Görev maddesi =
Soruşturma işlemleri konulu metinde "Soruşturma Nedir, Nasıl" ile "kovuş­turma evresi denir." arasındaki bölümü, bu iki ifade de dahil olmak üzere, hiçbir değişiklik yapmadan çıktı olarak ver.

Metin bloğu =
SORUŞTURMA NEDİR? SORUŞTURMA İŞLEMLERİ

Soruşturma Nedir, Nasıl Yürütülür konulu Av. Saim İncekaş tarafından hazırlanan videomuzu izleyin.

Soruşturma İşlemleri

Kanuna göre yetkili mercilerce suç şüphesinin öğrenilmesinden iddianamenin kabulüne kadar geçen ev­reye soruşturma evresi denir. İddianamenin kabulünden hükmün kesinleşmesine kadar geçen evreye kovuş­turma evresi denir.

Kanunumuz gereksiz yere dava açılmasını engellemek, davanın daha önceden hazırlanarak sıhhatli ve süratli bir şekilde yapılmasını sağlamak amacıyla C.savcısının soruşturma yapmasını zorunlu tutmuştur. Sav­cının amacı fiil ve fail hakkında yeterli şüpheye ulaşarak kamu davasını açmaktır. Ceza Muhakemesi Kanu­nu, kamu davasını açma görevini C.savcısına vermiştir (CMK m.170/1). Kişilere mahkemede dava açma hak­kı tanınmamıştır.

Soruşturmanın Özellikleri

Dağınıklık: Soruşturma evresinde dağınık olan deliller C.savcısı marifetiyle toplanarak bir araya getiri­lir. Kamu davası hazırlanır (CMK m.160 vd.). Dağınıklık soruşturmada giderilir. Kovuşturmanın yoğun ve ke­sintisiz yapılması sağlanır (CMK m.190).

Vazıhlık: Soruşturma aşamasında her türlü işlem tutanağa bağlanır. Soruşturma evresinde her şey ya­zılıdır. Her soruşturma işlemi mutlaka tutanağa bağlanır. Tutanak, adlî kolluk görevlisi, Cumhuriyet savcısı veya sulh ceza hâkimi ile hazır bulunan zabıt kâtibi tarafından imza edilir (CMK m. 169/2).

Veri kümesi içeriği =
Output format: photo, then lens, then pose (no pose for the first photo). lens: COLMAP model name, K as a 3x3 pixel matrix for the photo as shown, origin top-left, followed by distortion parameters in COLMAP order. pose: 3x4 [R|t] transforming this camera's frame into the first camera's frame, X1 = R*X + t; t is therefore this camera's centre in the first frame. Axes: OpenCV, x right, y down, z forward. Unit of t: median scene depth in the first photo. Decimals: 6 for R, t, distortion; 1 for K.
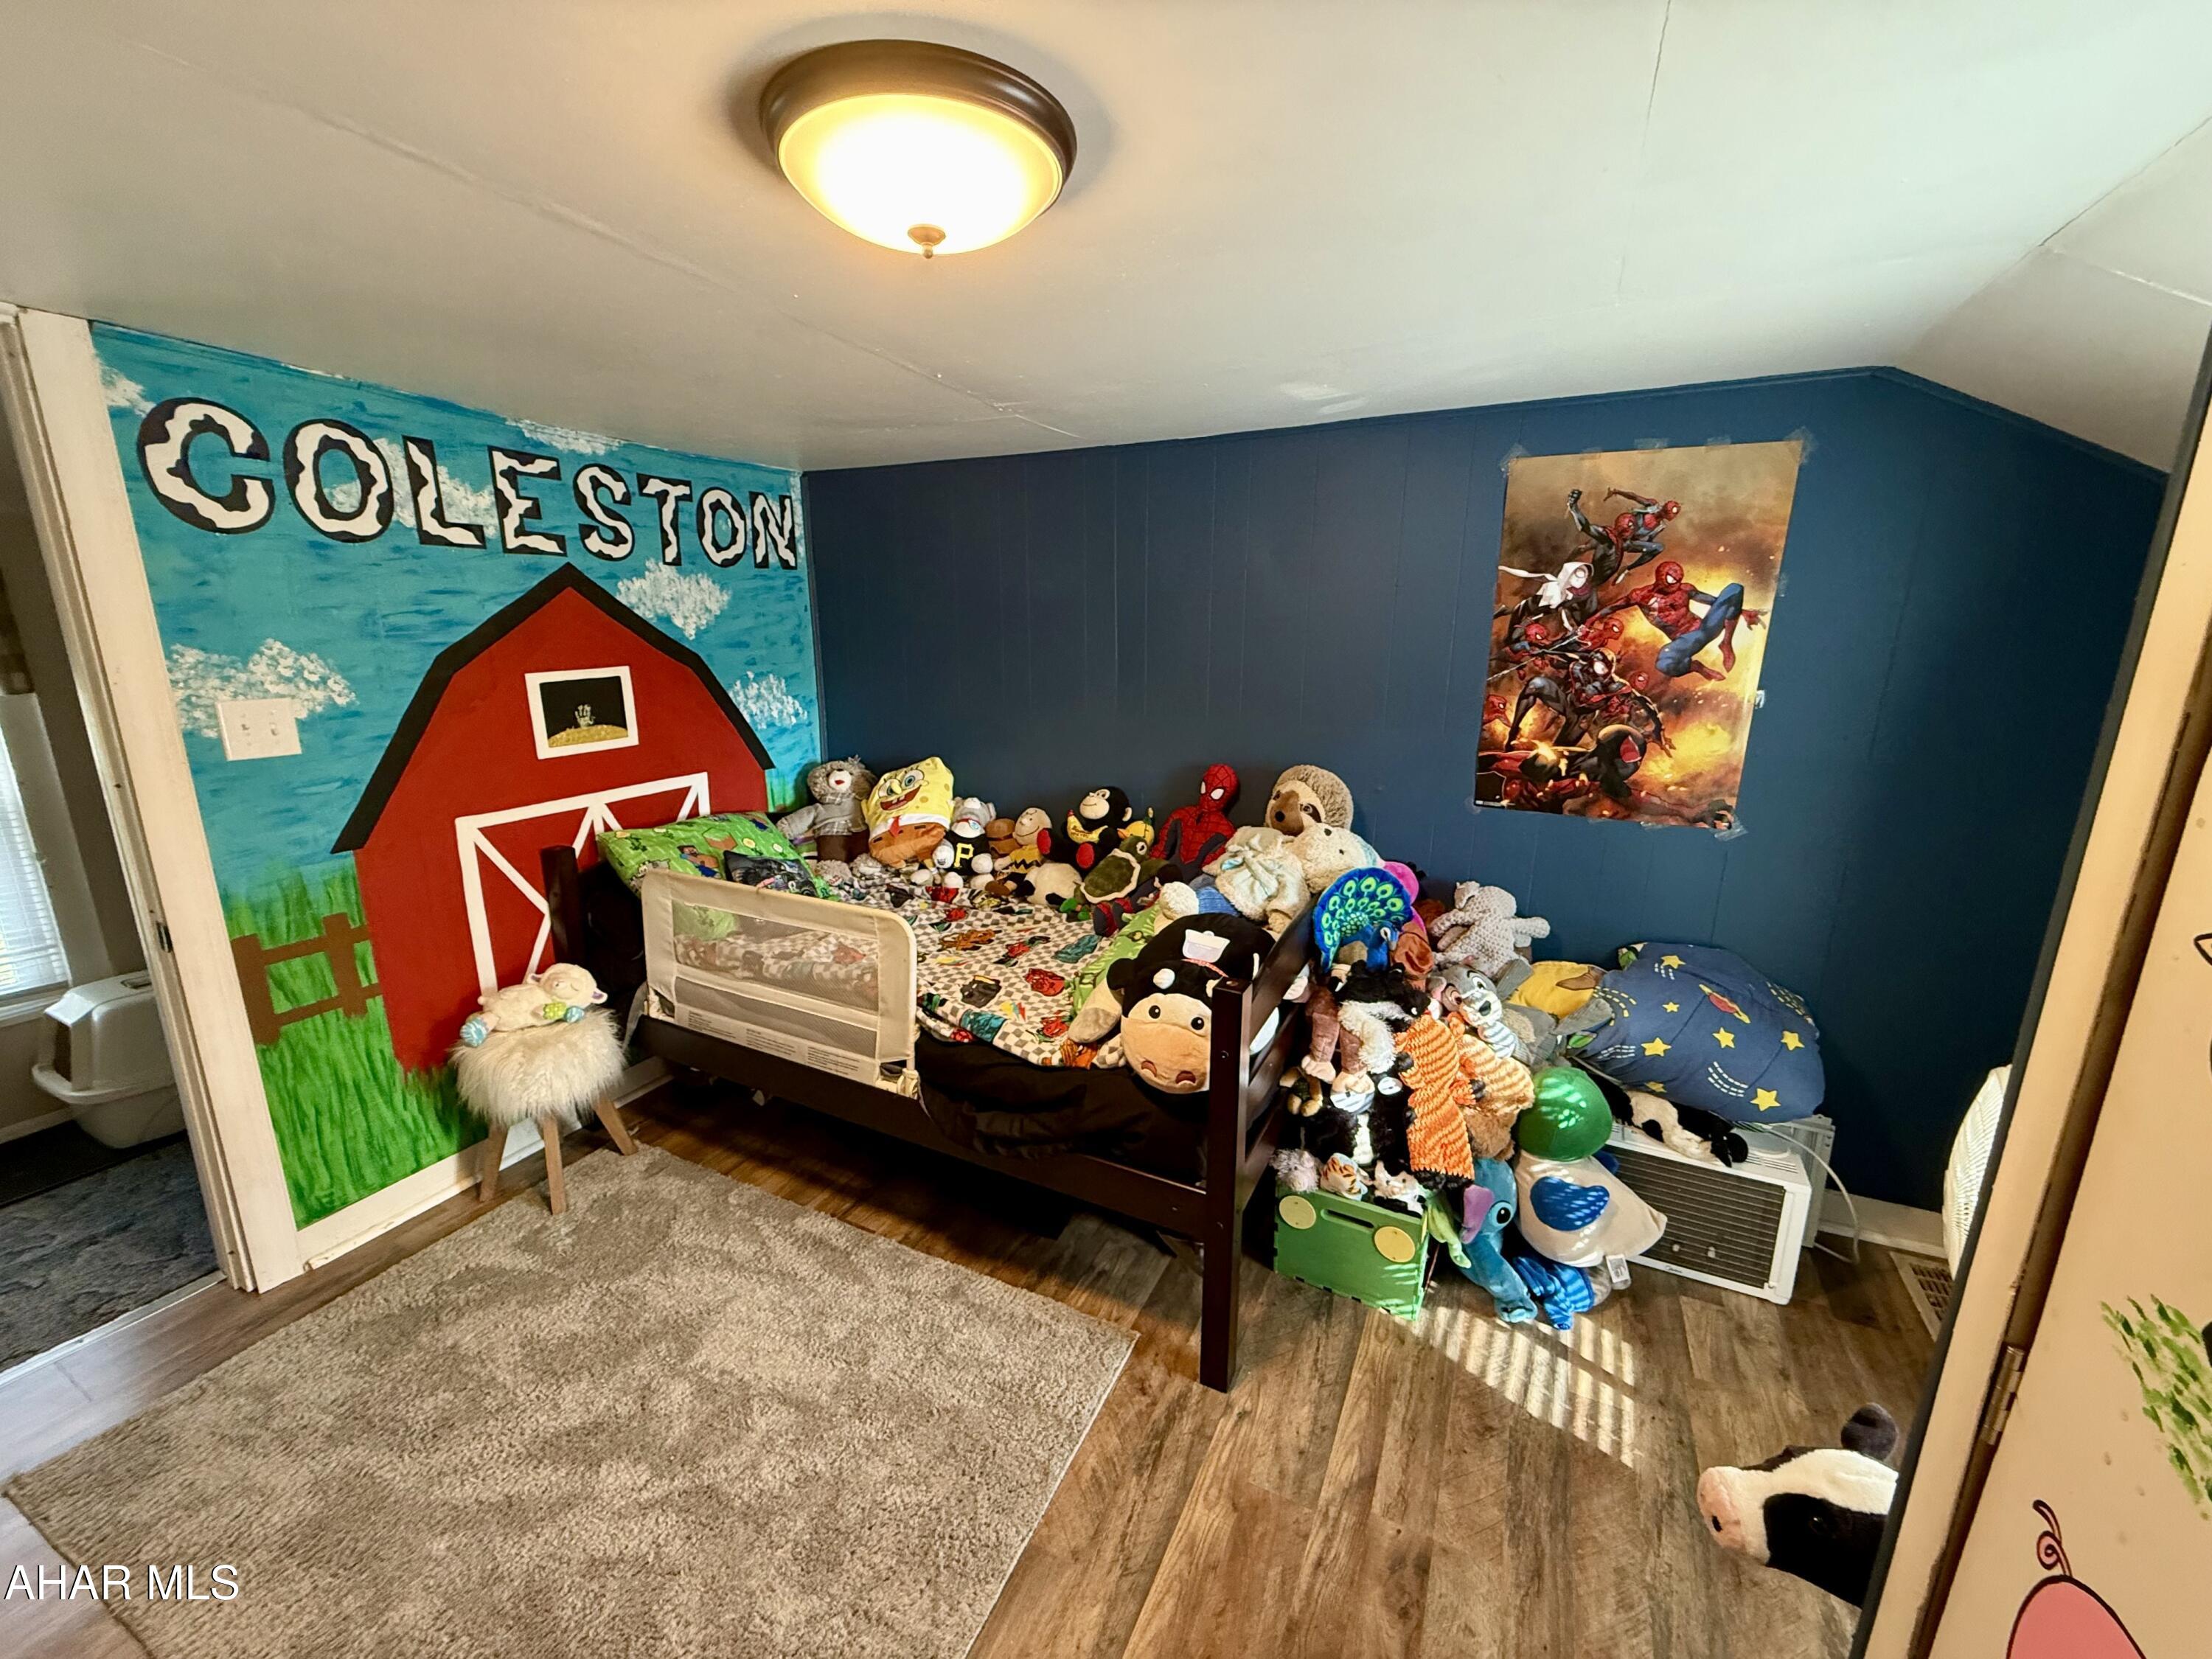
lens RADIAL K [[878.2, 0, 1102.1], [0, 878.2, 833.6], [0, 0, 1]] dist [0.000970, 0.000032]
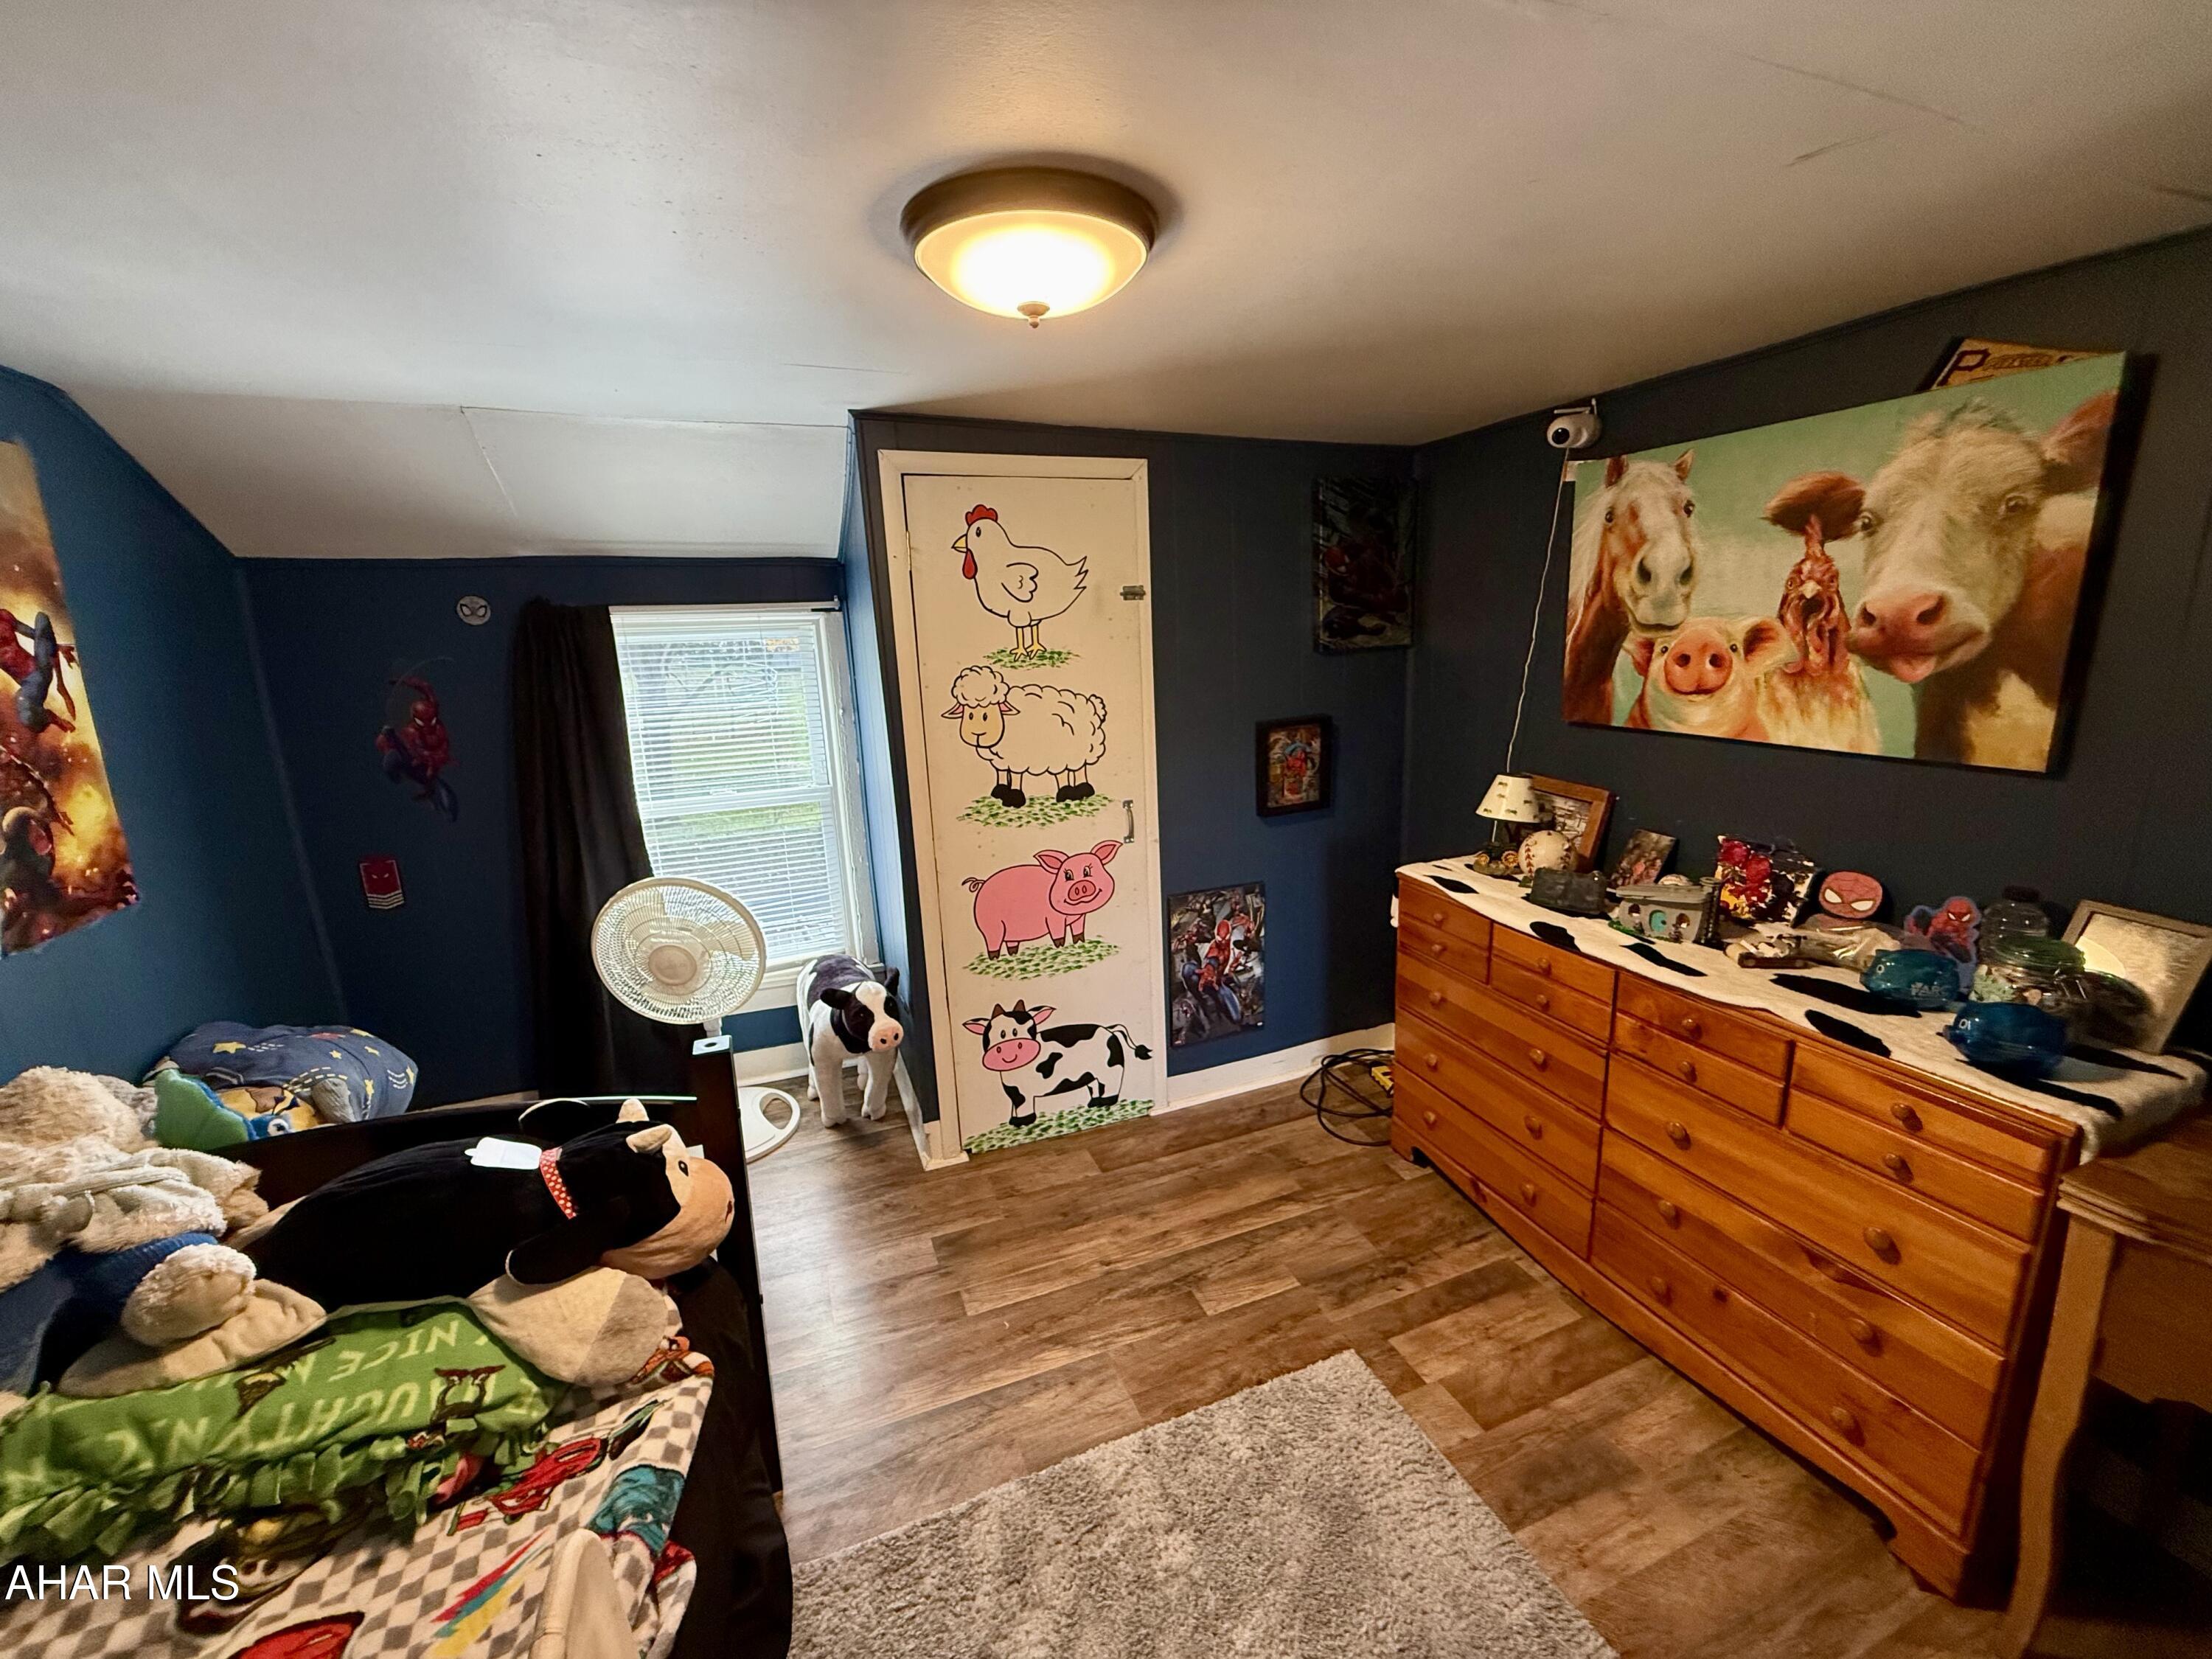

Görevin çıktısı =
Soruşturma Nedir, Nasıl Yürütülür konulu Av. Saim İncekaş tarafından hazırlanan videomuzu izleyin.

Soruşturma İşlemleri

Kanuna göre yetkili mercilerce suç şüphesinin öğrenilmesinden iddianamenin kabulüne kadar geçen ev­reye soruşturma evresi denir. İddianamenin kabulünden hükmün kesinleşmesine kadar geçen evreye kovuş­turma evresi denir.